◆ Aim of the exercise: Find all lines in the records that include the word "advertised", and copy them out.

(Collected data)
________________________________________
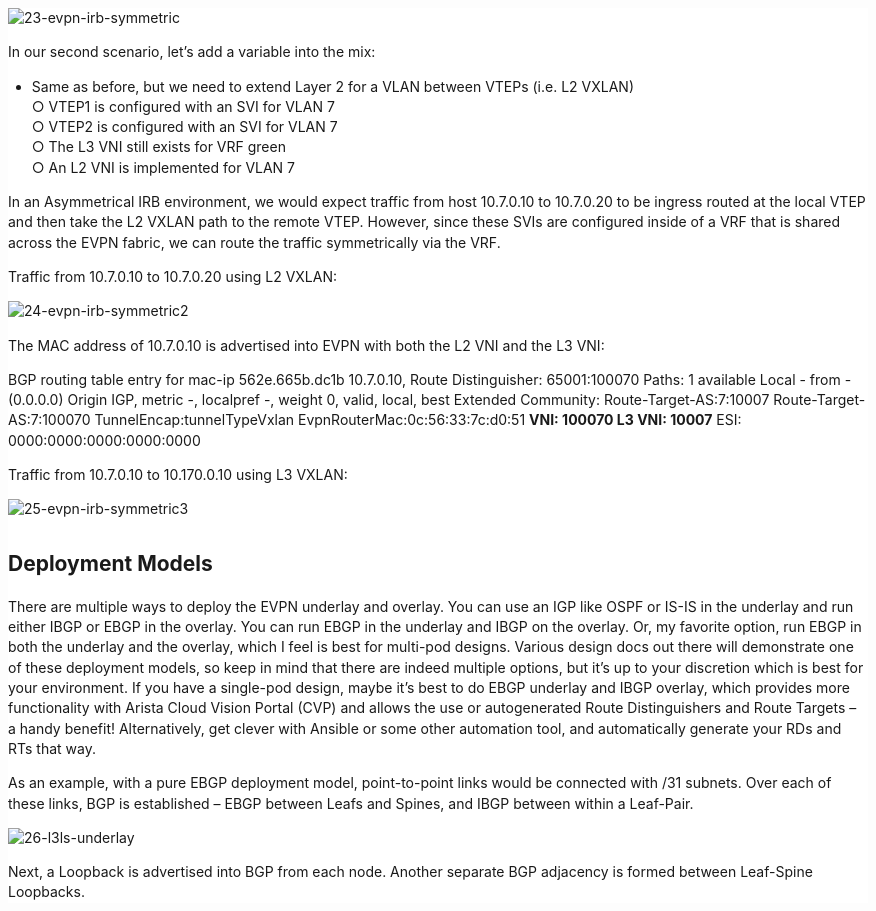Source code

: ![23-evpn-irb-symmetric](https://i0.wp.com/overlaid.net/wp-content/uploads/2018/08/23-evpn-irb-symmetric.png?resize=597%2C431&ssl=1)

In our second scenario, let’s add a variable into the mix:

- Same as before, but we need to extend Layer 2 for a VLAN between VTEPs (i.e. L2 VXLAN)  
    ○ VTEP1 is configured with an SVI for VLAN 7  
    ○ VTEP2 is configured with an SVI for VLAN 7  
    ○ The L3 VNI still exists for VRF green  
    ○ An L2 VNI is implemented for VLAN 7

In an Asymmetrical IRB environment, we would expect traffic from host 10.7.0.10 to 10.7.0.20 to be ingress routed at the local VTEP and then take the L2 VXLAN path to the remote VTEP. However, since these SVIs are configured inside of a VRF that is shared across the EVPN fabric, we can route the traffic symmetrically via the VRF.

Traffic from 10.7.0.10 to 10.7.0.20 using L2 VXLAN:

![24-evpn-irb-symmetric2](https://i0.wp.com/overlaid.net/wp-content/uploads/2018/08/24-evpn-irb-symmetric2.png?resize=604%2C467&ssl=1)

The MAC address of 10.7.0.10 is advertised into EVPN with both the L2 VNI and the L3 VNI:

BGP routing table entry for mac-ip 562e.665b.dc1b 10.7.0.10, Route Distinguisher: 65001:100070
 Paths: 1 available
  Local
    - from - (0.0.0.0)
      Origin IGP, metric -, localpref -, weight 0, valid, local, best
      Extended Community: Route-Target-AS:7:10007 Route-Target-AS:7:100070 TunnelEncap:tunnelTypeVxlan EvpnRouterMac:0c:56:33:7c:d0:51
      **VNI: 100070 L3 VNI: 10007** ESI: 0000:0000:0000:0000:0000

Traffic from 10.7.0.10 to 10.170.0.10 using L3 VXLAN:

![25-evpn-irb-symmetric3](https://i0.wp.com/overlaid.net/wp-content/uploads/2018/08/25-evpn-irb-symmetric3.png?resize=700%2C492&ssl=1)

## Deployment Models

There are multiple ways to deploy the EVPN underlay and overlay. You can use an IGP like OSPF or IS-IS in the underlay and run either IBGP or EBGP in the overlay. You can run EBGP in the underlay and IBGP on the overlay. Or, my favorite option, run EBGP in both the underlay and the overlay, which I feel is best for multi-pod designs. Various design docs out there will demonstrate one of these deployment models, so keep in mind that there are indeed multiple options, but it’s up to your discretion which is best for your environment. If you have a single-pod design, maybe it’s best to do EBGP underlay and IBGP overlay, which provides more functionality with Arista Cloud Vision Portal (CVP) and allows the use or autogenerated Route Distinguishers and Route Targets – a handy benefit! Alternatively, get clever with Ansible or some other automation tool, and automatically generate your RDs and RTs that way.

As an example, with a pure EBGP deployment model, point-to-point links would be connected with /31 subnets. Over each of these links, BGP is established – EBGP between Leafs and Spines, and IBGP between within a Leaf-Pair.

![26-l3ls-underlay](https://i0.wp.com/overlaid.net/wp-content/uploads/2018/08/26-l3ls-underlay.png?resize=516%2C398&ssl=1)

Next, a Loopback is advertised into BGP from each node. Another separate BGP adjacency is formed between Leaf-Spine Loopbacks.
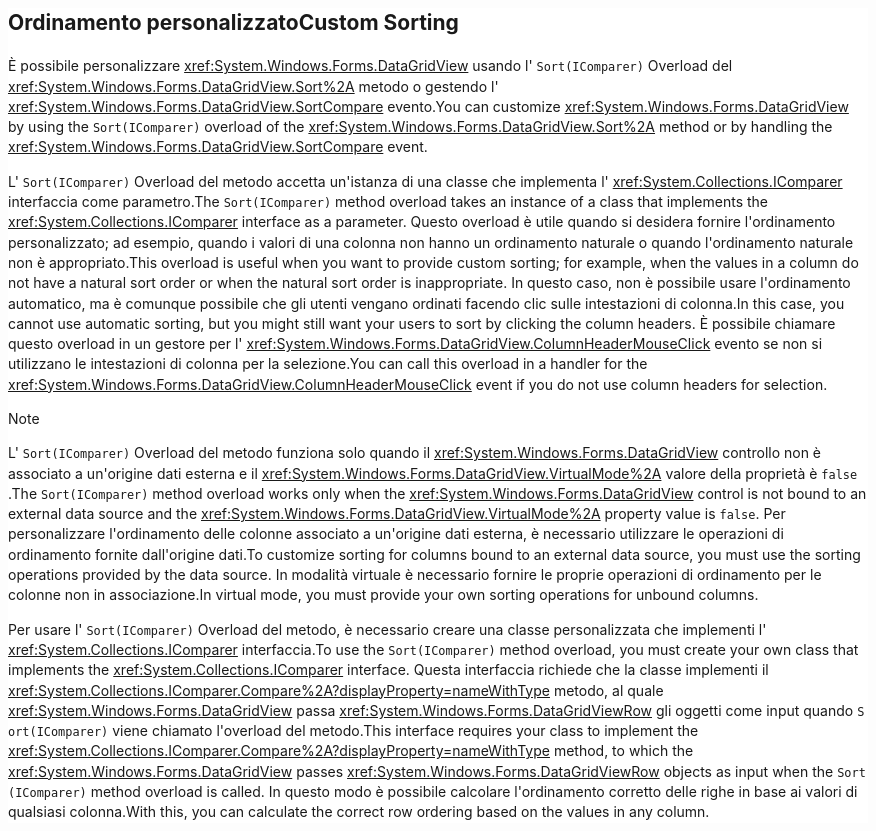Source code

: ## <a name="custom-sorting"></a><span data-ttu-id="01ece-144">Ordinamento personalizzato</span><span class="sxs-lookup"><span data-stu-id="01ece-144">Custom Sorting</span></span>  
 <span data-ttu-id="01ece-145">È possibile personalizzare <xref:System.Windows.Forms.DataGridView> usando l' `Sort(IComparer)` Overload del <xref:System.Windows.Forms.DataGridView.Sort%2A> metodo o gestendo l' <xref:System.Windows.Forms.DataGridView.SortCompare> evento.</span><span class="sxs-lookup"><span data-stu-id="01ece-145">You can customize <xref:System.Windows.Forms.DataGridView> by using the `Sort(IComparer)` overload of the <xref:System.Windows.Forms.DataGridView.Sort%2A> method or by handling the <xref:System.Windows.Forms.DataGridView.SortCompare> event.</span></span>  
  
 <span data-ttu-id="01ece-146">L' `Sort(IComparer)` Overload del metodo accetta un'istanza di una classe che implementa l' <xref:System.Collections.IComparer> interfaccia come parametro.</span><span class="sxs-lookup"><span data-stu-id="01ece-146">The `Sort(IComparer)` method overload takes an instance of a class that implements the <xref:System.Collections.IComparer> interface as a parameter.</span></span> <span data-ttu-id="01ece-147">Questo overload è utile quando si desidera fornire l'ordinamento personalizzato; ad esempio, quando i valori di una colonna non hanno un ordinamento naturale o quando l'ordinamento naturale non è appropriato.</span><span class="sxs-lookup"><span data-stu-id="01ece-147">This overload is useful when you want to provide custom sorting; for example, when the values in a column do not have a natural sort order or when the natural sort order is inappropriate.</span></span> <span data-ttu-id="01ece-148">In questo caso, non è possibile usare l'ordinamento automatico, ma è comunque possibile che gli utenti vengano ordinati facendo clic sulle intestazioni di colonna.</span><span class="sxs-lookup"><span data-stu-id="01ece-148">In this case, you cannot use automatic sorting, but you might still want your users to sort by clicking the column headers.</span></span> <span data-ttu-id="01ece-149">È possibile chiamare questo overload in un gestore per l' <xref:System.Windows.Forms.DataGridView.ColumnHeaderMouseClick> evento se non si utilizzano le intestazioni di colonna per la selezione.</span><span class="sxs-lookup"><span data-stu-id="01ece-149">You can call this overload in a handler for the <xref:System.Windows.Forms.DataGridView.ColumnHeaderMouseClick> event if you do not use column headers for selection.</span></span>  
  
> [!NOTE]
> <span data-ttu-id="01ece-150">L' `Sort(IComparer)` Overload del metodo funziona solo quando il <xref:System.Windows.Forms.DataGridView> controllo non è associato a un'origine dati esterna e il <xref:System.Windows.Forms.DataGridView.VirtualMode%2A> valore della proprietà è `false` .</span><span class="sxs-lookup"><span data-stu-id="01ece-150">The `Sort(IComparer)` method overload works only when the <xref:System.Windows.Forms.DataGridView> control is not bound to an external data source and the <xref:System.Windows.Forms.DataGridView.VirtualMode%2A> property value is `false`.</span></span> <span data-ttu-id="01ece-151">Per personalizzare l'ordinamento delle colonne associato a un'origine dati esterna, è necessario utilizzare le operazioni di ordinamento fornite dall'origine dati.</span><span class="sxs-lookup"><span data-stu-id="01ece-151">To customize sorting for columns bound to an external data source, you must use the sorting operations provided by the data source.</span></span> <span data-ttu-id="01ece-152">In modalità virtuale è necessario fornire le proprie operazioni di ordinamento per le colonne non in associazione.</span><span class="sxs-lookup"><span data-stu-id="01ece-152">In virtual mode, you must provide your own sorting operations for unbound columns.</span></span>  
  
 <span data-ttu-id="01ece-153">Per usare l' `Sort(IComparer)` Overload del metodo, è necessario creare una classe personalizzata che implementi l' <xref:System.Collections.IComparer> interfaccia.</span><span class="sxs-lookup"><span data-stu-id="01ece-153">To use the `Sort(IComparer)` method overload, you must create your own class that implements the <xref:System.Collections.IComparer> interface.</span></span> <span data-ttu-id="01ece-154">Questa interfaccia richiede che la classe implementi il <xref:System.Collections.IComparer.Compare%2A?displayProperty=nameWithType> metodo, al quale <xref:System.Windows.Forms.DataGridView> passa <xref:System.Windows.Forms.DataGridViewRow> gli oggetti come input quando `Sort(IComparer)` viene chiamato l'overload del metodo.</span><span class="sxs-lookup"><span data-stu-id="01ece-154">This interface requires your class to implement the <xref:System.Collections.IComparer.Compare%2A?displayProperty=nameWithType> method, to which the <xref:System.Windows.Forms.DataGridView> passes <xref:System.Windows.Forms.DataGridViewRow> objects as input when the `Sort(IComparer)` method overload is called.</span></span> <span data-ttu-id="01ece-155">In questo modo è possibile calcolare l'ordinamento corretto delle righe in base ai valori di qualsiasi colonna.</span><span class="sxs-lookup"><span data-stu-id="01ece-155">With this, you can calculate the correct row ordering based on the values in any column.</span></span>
________________________________________
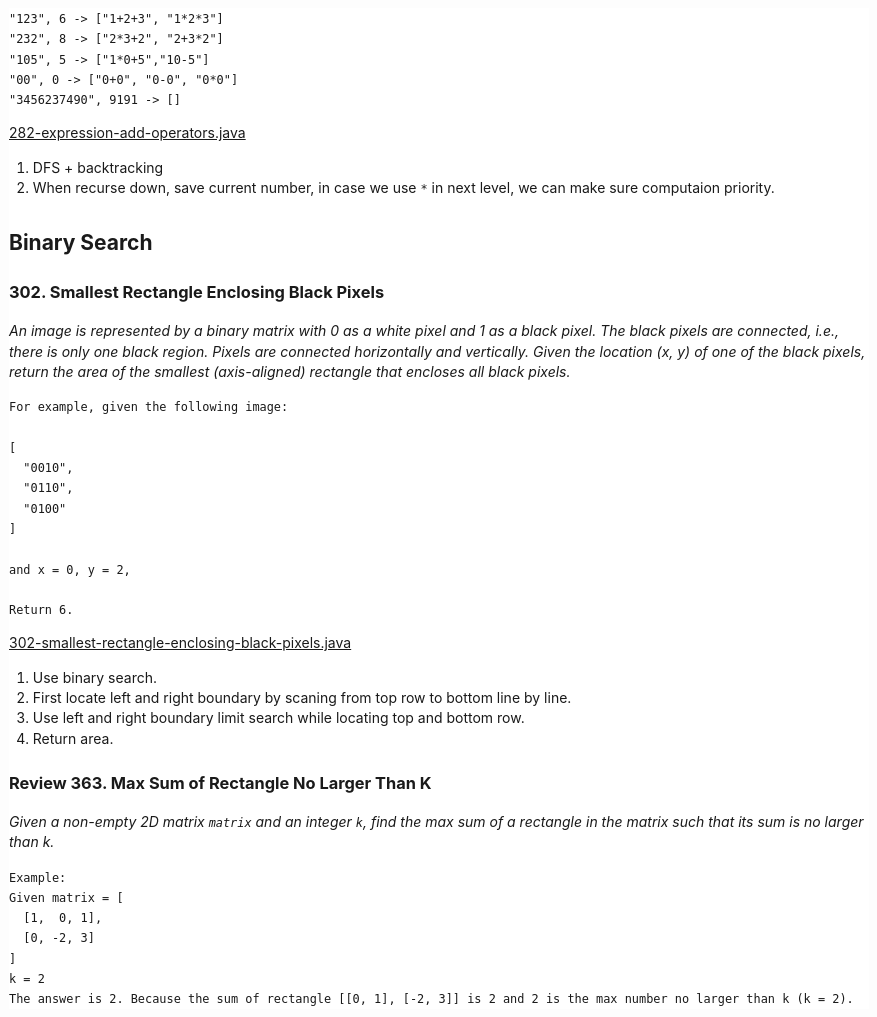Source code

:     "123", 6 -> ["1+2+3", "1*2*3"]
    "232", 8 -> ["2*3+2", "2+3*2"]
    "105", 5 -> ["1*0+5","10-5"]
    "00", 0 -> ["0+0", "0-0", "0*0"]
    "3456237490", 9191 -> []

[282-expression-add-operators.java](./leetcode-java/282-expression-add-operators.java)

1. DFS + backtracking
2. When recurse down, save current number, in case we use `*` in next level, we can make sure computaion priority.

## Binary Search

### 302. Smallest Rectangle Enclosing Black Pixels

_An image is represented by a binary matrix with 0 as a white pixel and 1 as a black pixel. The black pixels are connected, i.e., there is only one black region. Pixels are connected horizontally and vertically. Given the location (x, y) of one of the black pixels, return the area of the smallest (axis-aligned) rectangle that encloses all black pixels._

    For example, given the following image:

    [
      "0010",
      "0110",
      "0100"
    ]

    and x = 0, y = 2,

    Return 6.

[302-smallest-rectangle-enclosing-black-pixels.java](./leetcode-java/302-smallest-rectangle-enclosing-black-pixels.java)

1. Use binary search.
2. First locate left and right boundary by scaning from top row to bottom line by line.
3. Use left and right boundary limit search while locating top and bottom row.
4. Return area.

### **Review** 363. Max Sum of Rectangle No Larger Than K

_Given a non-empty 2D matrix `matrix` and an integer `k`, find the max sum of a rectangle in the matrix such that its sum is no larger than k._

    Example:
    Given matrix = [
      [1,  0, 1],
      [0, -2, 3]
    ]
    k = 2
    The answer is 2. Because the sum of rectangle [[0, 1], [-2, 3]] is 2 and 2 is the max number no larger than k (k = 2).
________________________________________
◆ Exercise solution:
The MAC address of 10.7.0.10 is advertised into EVPN with both the L2 VNI and the L3 VNI:
Next, a Loopback is advertised into BGP from each node. Another separate BGP adjacency is formed between Leaf-Spine Loopbacks.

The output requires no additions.